Nicosia resta tra i pali (per ora niente cambio). Gianmarco si esalta, para e sorride agli avversari, dà sicurezza ai compagni. Al minuto 18'37'' di nuovo parità (Munarriz in più). Niente paura perchè ci pensa ancora una volta Francesco Condemi, il siciliano d'oro, che ha prestato la propria immagine ai cartelloni pubblicitari della Trinacria Cup, a rimettere un goal di distanza tra il Settebello e gli spagnoli ancora in superiorità così come il tap-in volante di Tahull Compte che vale l'8-8 e merita gli applausi del pubblico. La temperatura sale in tutti i sensi. La successiva manovra azzurra fa arrabbiare Campagna che alza la voce e se la prende con tutti. La difesa tiene la doppia inferiorità; a 28'' dalla fine del terzo Filippo Ferrero la schiaccia in porta capitalizzando la quattordicesima superiorità. Poi tutta difesa, fischi del pubblico, Ferrero esce per limite di falli e Sanahuja Carne pareggia ancora (9-9, nella terza frazione si segna solo in extraman). L'ultimo tempo è anche una sfida tra portieri a chi para di più, a chi è più agile e reattivo. Aguirre arriva sulla palomba calibrata di Di Fulvio. Allora ci riprova Condemi, dalla stessa posizione, un minuto più tardi e ci riesce (10-9) a 4'44'' dalla fine). A -3'38'' Bruni da centroboa si guadagna il rigore che Di Somma realizza con un tiro a incrociare. Il cronometro scorre e la Spagna spinge. A -2'09'' Tahull Compte dimezza le distanze con una deviazione sotto misura dopo la respinta di Nicosia e l'espulsione definitiva di Del Basso.
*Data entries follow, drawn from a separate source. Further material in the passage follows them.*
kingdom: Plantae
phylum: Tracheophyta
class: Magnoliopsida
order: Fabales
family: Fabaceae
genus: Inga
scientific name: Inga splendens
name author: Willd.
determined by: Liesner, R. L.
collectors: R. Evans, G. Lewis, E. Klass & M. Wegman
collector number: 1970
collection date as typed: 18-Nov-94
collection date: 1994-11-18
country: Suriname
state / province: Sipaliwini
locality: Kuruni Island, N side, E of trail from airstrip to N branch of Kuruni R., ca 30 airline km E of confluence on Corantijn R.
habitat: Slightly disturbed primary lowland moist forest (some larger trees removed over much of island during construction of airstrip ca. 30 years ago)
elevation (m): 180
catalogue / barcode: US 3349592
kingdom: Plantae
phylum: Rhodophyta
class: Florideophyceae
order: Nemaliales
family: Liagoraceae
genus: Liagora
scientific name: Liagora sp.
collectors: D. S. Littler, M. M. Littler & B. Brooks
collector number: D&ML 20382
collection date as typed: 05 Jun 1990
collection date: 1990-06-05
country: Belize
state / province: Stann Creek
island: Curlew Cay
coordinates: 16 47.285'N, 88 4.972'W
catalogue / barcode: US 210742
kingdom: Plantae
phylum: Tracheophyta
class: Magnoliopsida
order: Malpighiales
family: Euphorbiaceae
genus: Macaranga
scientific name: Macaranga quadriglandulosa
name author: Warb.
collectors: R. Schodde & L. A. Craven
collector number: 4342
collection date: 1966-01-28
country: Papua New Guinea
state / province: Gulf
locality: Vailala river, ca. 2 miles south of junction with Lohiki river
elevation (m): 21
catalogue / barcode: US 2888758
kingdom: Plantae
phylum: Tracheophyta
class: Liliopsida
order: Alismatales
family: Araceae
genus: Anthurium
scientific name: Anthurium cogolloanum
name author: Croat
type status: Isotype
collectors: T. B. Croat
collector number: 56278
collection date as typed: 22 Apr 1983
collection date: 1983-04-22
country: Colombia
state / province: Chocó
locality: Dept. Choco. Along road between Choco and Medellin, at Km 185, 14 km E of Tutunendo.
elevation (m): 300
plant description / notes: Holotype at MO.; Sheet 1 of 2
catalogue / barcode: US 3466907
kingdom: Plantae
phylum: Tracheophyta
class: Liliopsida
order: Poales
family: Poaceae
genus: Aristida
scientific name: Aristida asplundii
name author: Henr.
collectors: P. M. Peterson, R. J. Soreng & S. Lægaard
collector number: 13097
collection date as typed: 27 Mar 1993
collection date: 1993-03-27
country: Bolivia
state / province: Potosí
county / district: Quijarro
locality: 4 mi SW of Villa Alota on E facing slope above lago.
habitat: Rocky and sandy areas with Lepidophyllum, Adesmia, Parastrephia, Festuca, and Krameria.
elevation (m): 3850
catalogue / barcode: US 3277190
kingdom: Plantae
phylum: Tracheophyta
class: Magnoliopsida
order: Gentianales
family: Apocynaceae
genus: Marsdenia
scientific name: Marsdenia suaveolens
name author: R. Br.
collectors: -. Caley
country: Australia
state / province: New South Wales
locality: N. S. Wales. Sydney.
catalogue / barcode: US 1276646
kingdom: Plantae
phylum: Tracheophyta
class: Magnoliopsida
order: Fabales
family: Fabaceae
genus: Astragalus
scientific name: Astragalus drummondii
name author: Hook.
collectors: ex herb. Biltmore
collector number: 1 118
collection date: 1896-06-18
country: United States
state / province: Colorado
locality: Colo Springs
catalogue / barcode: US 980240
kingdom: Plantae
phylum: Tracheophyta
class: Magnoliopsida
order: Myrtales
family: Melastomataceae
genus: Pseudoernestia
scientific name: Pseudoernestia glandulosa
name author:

Però c'è sempre Condemi e sulla doppia superiorità riporta il Settebello a +2. Ora la Spagna gioca senza portiere quando attacca. Nicosia alza al cielo l'ultima bomba di Perrone che con quello di Singapore si avvia al suo tredicesimo mondiale e l'Italia festeggia con il pubblico di Trapani, il suo pubblico.
ITALIA-SPAGNA 12-10
ITALIA: Nicosia, Di Fulvio 2, Iocchi Gratta, Cannella, Ferrero 1, Gianazza, Del Basso 1, Condemi 5 (1 rig.), Presciutti 1, Bruni, Di Somma 1 (rig.), Velotto 1, De Michelis, Cassia. All.: Campagna
SPAGNA: Aguirre Rubio, Munarriz Egana 2, Granados Ortega 1, Sanahuja Carne 3, De Toro Dominguez, Valera Calatrava, Valls Ferrer, Cabanas Pegado 1, Tahull Compte 3, Perrone, Biel Lara, Bustos Sanchez, Lorrio Bejar, Corres. All.: Martin Lozano
ARBITRI: Boudramis (Gre) e Ercse (Hun)
NOTE: parziali 3-4, 4-2, 2-3, 3-1. Superiorità numeriche: Italia 6/12 + 2 rigori, Spagna 5/13 + 1 rigore fallito da Granados a 7.34 nel secondo tempo (parato da Nicosia). Espulso Bustos (S) per scorrettezze nel primo tempo. Ammonito Campagna (all. I) per proteste nel terzo tempo. Ferrero (I) uscito per limite di falli nel terzo tempo a 7.53. Ammonito Martin (all. S) nel quarto tempo per proteste. Uscito per limite di falli Del Basso (I) nel quarto tempo. Spettatori 800 circa. In tribuna per l'Italia Baggi Necchi, Balzarini, Damonte, Guerrato, Mladossich, Guidi e Patchaliev.